Top of EXTRACTED INFORMATION

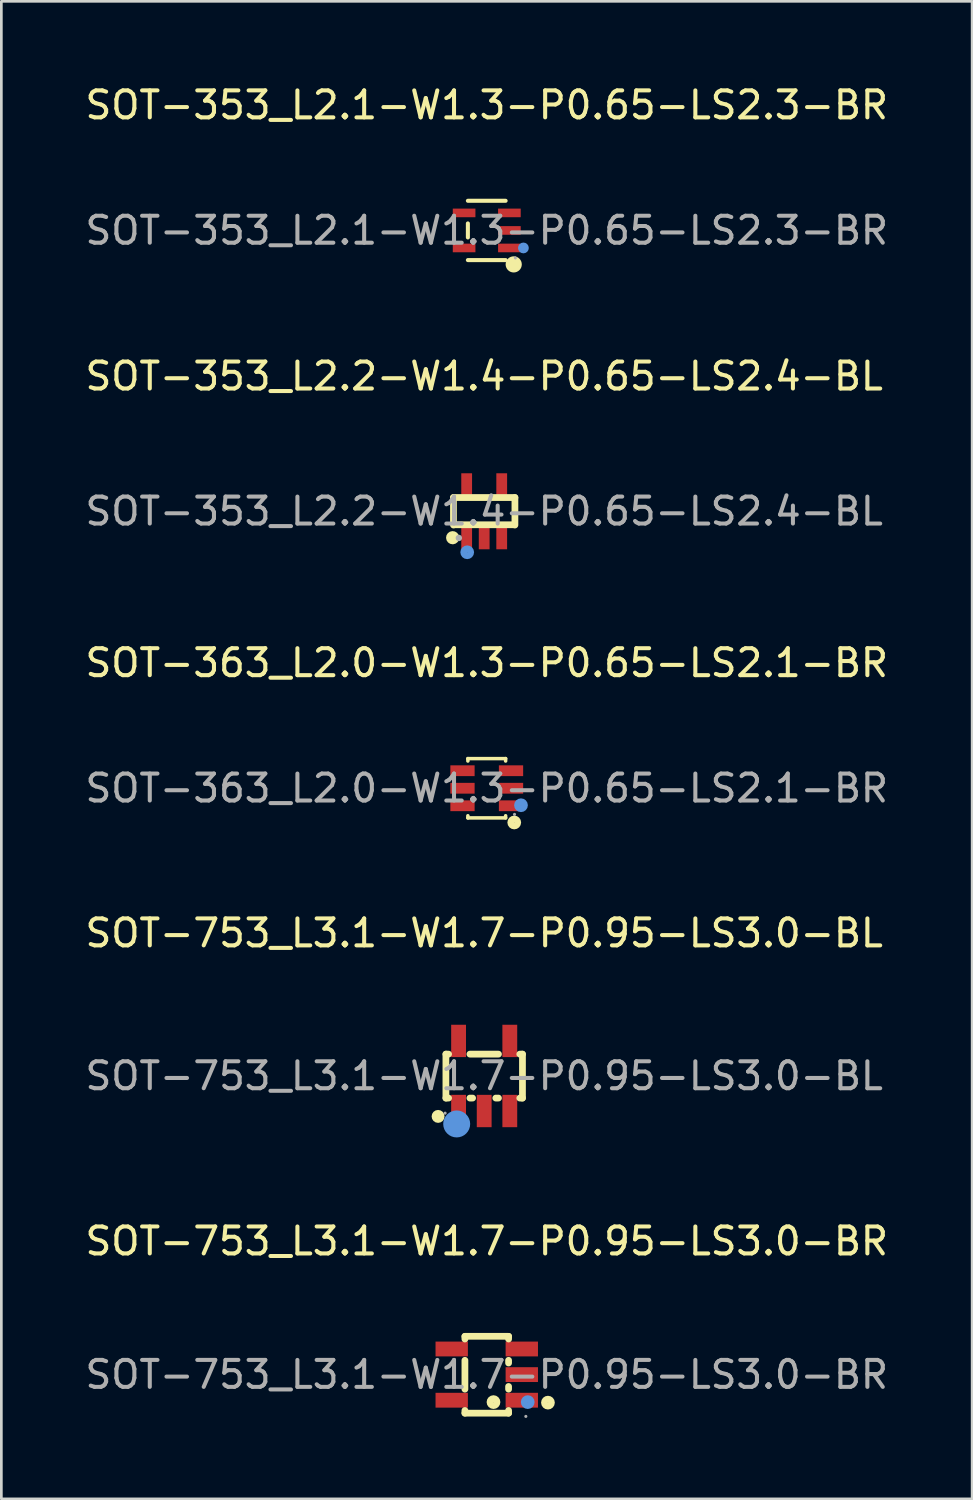
<source format=kicad_pcb>
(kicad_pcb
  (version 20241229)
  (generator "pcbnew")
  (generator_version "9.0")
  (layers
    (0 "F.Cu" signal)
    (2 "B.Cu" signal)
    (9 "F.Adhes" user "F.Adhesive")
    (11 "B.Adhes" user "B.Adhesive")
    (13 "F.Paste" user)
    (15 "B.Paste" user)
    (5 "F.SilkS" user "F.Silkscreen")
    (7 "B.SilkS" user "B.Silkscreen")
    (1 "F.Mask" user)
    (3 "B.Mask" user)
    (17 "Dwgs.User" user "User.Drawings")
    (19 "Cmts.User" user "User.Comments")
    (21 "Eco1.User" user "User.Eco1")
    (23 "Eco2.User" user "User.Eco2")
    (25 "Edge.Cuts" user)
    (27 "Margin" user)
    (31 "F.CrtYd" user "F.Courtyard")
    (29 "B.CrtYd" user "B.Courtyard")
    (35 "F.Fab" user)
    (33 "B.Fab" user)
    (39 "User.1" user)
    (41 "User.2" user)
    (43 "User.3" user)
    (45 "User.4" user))
  (footprint "SOT-753_L3.1-W1.7-P0.95-LS3.0-BL"
    (layer "F.Cu")
    (at 14.911 36.863)
    (property "Reference" "SOT-753_L3.1-W1.7-P0.95-LS3.0-BL" (at 0 -5.3 0) (layer "F.SilkS") (effects (font (size 1 1) (thickness 0.15))))
    (attr through_hole)
    (fp_line (start -1.42 -0.81) (end -1.32 -0.81) (stroke (width 0.25) (type solid)) (layer "F.SilkS"))
    (fp_line (start -1.42 0.82) (end -1.42 -0.81) (stroke (width 0.25) (type solid)) (layer "F.SilkS"))
    (fp_line (start -1.32 0.82) (end -1.42 0.82) (stroke (width 0.25) (type solid)) (layer "F.SilkS"))
    (fp_line (start -0.53 -0.81) (end 0.53 -0.81) (stroke (width 0.25) (type solid)) (layer "F.SilkS"))
    (fp_line (start -0.43 0.82) (end -0.53 0.82) (stroke (width 0.25) (type solid)) (layer "F.SilkS"))
    (fp_line (start 0.53 0.82) (end 0.43 0.82) (stroke (width 0.25) (type solid)) (layer "F.SilkS"))
    (fp_line (start 1.32 -0.81) (end 1.42 -0.81) (stroke (width 0.25) (type solid)) (layer "F.SilkS"))
    (fp_line (start 1.42 -0.81) (end 1.42 0.82) (stroke (width 0.25) (type solid)) (layer "F.SilkS"))
    (fp_line (start 1.42 0.82) (end 1.32 0.82) (stroke (width 0.25) (type solid)) (layer "F.SilkS"))
    (fp_circle (center -1.71 1.5) (end -1.59 1.5) (stroke (width 0.24) (type solid)) (fill no) (layer "F.SilkS"))
    (fp_circle (center -1.02 1.78) (end -0.77 1.78) (stroke (width 0.5) (type solid)) (fill no) (layer "Cmts.User"))
    (fp_circle (center -1.45 1.38) (end -1.42 1.38) (stroke (width 0.06) (type solid)) (fill no) (layer "F.Fab"))
    (fp_text user "${REFERENCE}" (at 0 0 0) (layer "F.Fab") (effects (font (size 1 1) (thickness 0.15))))
    (pad "1" smd rect (at -0.95 1.3) (size 0.55 1.2) (layers "F.Cu" "F.Mask" "F.Paste"))
    (pad "2" smd rect (at 0 1.3) (size 0.55 1.2) (layers "F.Cu" "F.Mask" "F.Paste"))
    (pad "3" smd rect (at 0.95 1.3) (size 0.55 1.2) (layers "F.Cu" "F.Mask" "F.Paste"))
    (pad "4" smd rect (at 0.95 -1.3) (size 0.55 1.2) (layers "F.Cu" "F.Mask" "F.Paste"))
    (pad "5" smd rect (at -0.95 -1.3) (size 0.55 1.2) (layers "F.Cu" "F.Mask" "F.Paste")))
  (footprint "SOT-353_L2.2-W1.4-P0.65-LS2.4-BL"
    (layer "F.Cu")
    (at 14.911 15.916)
    (property "Reference" "SOT-353_L2.2-W1.4-P0.65-LS2.4-BL" (at 0 -5.01 0) (layer "F.SilkS") (effects (font (size 1 1) (thickness 0.15))))
    (attr through_hole)
    (fp_line (start -1.14 -0.51) (end -1.14 0.51) (stroke (width 0.25) (type solid)) (layer "F.SilkS"))
    (fp_line (start -1.1 0.5) (end 1.1 0.5) (stroke (width 0.25) (type solid)) (layer "F.SilkS"))
    (fp_line (start 1.14 -0.51) (end -1.14 -0.51) (stroke (width 0.25) (type solid)) (layer "F.SilkS"))
    (fp_line (start 1.14 0.51) (end 1.14 -0.51) (stroke (width 0.25) (type solid)) (layer "F.SilkS"))
    (fp_arc (start -1.17 1.1) (mid -1.175004 0.860104) (end -1.16 1.099583) (stroke (width 0.25) (type solid)) (layer "F.SilkS"))
    (fp_circle (center -0.63 1.52) (end -0.5 1.52) (stroke (width 0.25) (type solid)) (fill no) (layer "Cmts.User"))
    (fp_circle (center -0.94 0.99) (end -0.88 0.99) (stroke (width 0.12) (type solid)) (fill no) (layer "F.Fab"))
    (fp_text user "${REFERENCE}" (at 0 0 0) (layer "F.Fab") (effects (font (size 1 1) (thickness 0.15))))
    (pad "1" smd rect (at -0.65 1.01 180) (size 0.4 0.8) (layers "F.Cu" "F.Mask" "F.Paste"))
    (pad "2" smd rect (at 0 1.01 180) (size 0.4 0.8) (layers "F.Cu" "F.Mask" "F.Paste"))
    (pad "3" smd rect (at 0.65 1.01 180) (size 0.4 0.8) (layers "F.Cu" "F.Mask" "F.Paste"))
    (pad "4" smd rect (at 0.65 -1.01 180) (size 0.4 0.8) (layers "F.Cu" "F.Mask" "F.Paste"))
    (pad "5" smd rect (at -0.65 -1.01 180) (size 0.4 0.8) (layers "F.Cu" "F.Mask" "F.Paste")))
  (footprint "SOT-363_L2.0-W1.3-P0.65-LS2.1-BR"
    (layer "F.Cu")
    (at 15.006 26.19)
    (property "Reference" "SOT-363_L2.0-W1.3-P0.65-LS2.1-BR" (at 0 -4.65 0) (layer "F.SilkS") (effects (font (size 1 1) (thickness 0.15))))
    (attr through_hole)
    (fp_line (start -0.7 -1.01) (end -0.7 -1.1) (stroke (width 0.13) (type solid)) (layer "F.SilkS"))
    (fp_line (start -0.7 1.1) (end -0.7 1.02) (stroke (width 0.13) (type solid)) (layer "F.SilkS"))
    (fp_line (start 0.7 -1.1) (end -0.7 -1.1) (stroke (width 0.13) (type solid)) (layer "F.SilkS"))
    (fp_line (start 0.7 -1.01) (end 0.7 -1.1) (stroke (width 0.13) (type solid)) (layer "F.SilkS"))
    (fp_line (start 0.7 1.1) (end -0.7 1.1) (stroke (width 0.13) (type solid)) (layer "F.SilkS"))
    (fp_line (start 0.7 1.1) (end 0.7 1.02) (stroke (width 0.13) (type solid)) (layer "F.SilkS"))
    (fp_circle (center 1.02 1.27) (end 1.15 1.27) (stroke (width 0.25) (type solid)) (fill no) (layer "F.SilkS"))
    (fp_circle (center 1.27 0.63) (end 1.4 0.63) (stroke (width 0.25) (type solid)) (fill no) (layer "Cmts.User"))
    (fp_circle (center 1.03 0.97) (end 1.06 0.97) (stroke (width 0.06) (type solid)) (fill no) (layer "F.Fab"))
    (fp_text user "${REFERENCE}" (at 0 0 0) (layer "F.Fab") (effects (font (size 1 1) (thickness 0.15))))
    (pad "1" smd rect (at 0.9 0.65 90) (size 0.4 0.9) (layers "F.Cu" "F.Mask" "F.Paste"))
    (pad "2" smd rect (at 0.9 0 90) (size 0.4 0.9) (layers "F.Cu" "F.Mask" "F.Paste"))
    (pad "3" smd rect (at 0.9 -0.65 90) (size 0.4 0.9) (layers "F.Cu" "F.Mask" "F.Paste"))
    (pad "4" smd rect (at -0.9 -0.65 90) (size 0.4 0.9) (layers "F.Cu" "F.Mask" "F.Paste"))
    (pad "5" smd rect (at -0.9 0 90) (size 0.4 0.9) (layers "F.Cu" "F.Mask" "F.Paste"))
    (pad "6" smd rect (at -0.9 0.65 90) (size 0.4 0.9) (layers "F.Cu" "F.Mask" "F.Paste")))
  (footprint "SOT-353_L2.1-W1.3-P0.65-LS2.3-BR"
    (layer "F.Cu")
    (at 15.006 5.498)
    (property "Reference" "SOT-353_L2.1-W1.3-P0.65-LS2.3-BR" (at 0 -4.65 0) (layer "F.SilkS") (effects (font (size 1 1) (thickness 0.15))))
    (attr through_hole)
    (fp_line (start -0.7 -0.26) (end -0.7 0.26) (stroke (width 0.15) (type solid)) (layer "F.SilkS"))
    (fp_line (start 0.7 -1.1) (end -0.7 -1.1) (stroke (width 0.15) (type solid)) (layer "F.SilkS"))
    (fp_line (start 0.7 1.1) (end -0.7 1.1) (stroke (width 0.15) (type solid)) (layer "F.SilkS"))
    (fp_circle (center 1 1.26) (end 1.15 1.26) (stroke (width 0.3) (type solid)) (fill no) (layer "F.SilkS"))
    (fp_circle (center 1.36 0.65) (end 1.46 0.65) (stroke (width 0.2) (type solid)) (fill no) (layer "Cmts.User"))
    (fp_circle (center 1.06 1.02) (end 1.09 1.02) (stroke (width 0.06) (type solid)) (fill no) (layer "F.Fab"))
    (fp_text user "${REFERENCE}" (at 0 0 0) (layer "F.Fab") (effects (font (size 1 1) (thickness 0.15))))
    (pad "1" smd rect (at 0.84 0.65) (size 0.84 0.32) (layers "F.Cu" "F.Mask" "F.Paste"))
    (pad "2" smd rect (at 0.84 0) (size 0.84 0.32) (layers "F.Cu" "F.Mask" "F.Paste"))
    (pad "3" smd rect (at 0.84 -0.65) (size 0.84 0.32) (layers "F.Cu" "F.Mask" "F.Paste"))
    (pad "4" smd rect (at -0.84 -0.65) (size 0.84 0.32) (layers "F.Cu" "F.Mask" "F.Paste"))
    (pad "5" smd rect (at -0.84 0.65) (size 0.84 0.32) (layers "F.Cu" "F.Mask" "F.Paste")))
  (footprint "SOT-753_L3.1-W1.7-P0.95-LS3.0-BR"
    (layer "F.Cu")
    (at 15.006 47.941)
    (property "Reference" "SOT-753_L3.1-W1.7-P0.95-LS3.0-BR" (at 0 -4.95 0) (layer "F.SilkS") (effects (font (size 1 1) (thickness 0.15))))
    (attr through_hole)
    (fp_line (start -0.81 -1.42) (end 0.81 -1.42) (stroke (width 0.25) (type solid)) (layer "F.SilkS"))
    (fp_line (start -0.81 -1.32) (end -0.81 -1.42) (stroke (width 0.25) (type solid)) (layer "F.SilkS"))
    (fp_line (start -0.81 0.54) (end -0.81 -0.53) (stroke (width 0.25) (type solid)) (layer "F.SilkS"))
    (fp_line (start -0.81 1.43) (end -0.81 1.33) (stroke (width 0.25) (type solid)) (layer "F.SilkS"))
    (fp_line (start 0.81 -1.42) (end 0.81 -1.32) (stroke (width 0.25) (type solid)) (layer "F.SilkS"))
    (fp_line (start 0.81 -0.53) (end 0.81 -0.43) (stroke (width 0.25) (type solid)) (layer "F.SilkS"))
    (fp_line (start 0.81 0.44) (end 0.81 0.54) (stroke (width 0.25) (type solid)) (layer "F.SilkS"))
    (fp_line (start 0.81 1.33) (end 0.81 1.43) (stroke (width 0.25) (type solid)) (layer "F.SilkS"))
    (fp_line (start 0.81 1.43) (end -0.81 1.43) (stroke (width 0.25) (type solid)) (layer "F.SilkS"))
    (fp_circle (center 0.25 1.02) (end 0.38 1.02) (stroke (width 0.25) (type solid)) (fill no) (layer "F.SilkS"))
    (fp_circle (center 2.27 1.04) (end 2.4 1.04) (stroke (width 0.25) (type solid)) (fill no) (layer "F.SilkS"))
    (fp_circle (center 1.52 1.02) (end 1.65 1.02) (stroke (width 0.25) (type solid)) (fill no) (layer "Cmts.User"))
    (fp_circle (center 1.45 1.55) (end 1.48 1.55) (stroke (width 0.06) (type solid)) (fill no) (layer "F.Fab"))
    (fp_text user "${REFERENCE}" (at 0 0 0) (layer "F.Fab") (effects (font (size 1 1) (thickness 0.15))))
    (pad "1" smd rect (at 1.3 0.95 90) (size 0.55 1.2) (layers "F.Cu" "F.Mask" "F.Paste"))
    (pad "2" smd rect (at 1.3 0 90) (size 0.55 1.2) (layers "F.Cu" "F.Mask" "F.Paste"))
    (pad "3" smd rect (at 1.3 -0.95 90) (size 0.55 1.2) (layers "F.Cu" "F.Mask" "F.Paste"))
    (pad "4" smd rect (at -1.3 -0.95 90) (size 0.55 1.2) (layers "F.Cu" "F.Mask" "F.Paste"))
    (pad "5" smd rect (at -1.3 0.95 90) (size 0.55 1.2) (layers "F.Cu" "F.Mask" "F.Paste")))
  (gr_rect
    (start -3 -3)
    (end 33.012 52.551)
    (stroke (width 0.1) (type default))
    (fill no)
    (layer "Edge.Cuts")))
</source>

Bottom of EXTRACTED INFORMATION

» TASK DETAILS: Once you find the line with "(at 15.006 5.498)" in the entries above, output it and each line after it up to and including the line with "(fp_circle (center 1 1.26)", and nothing else.

» REPLY:
    (at 15.006 5.498)
    (property "Reference" "SOT-353_L2.1-W1.3-P0.65-LS2.3-BR" (at 0 -4.65 0) (layer "F.SilkS") (effects (font (size 1 1) (thickness 0.15))))
    (attr through_hole)
    (fp_line (start -0.7 -0.26) (end -0.7 0.26) (stroke (width 0.15) (type solid)) (layer "F.SilkS"))
    (fp_line (start 0.7 -1.1) (end -0.7 -1.1) (stroke (width 0.15) (type solid)) (layer "F.SilkS"))
    (fp_line (start 0.7 1.1) (end -0.7 1.1) (stroke (width 0.15) (type solid)) (layer "F.SilkS"))
    (fp_circle (center 1 1.26) (end 1.15 1.26) (stroke (width 0.3) (type solid)) (fill no) (layer "F.SilkS"))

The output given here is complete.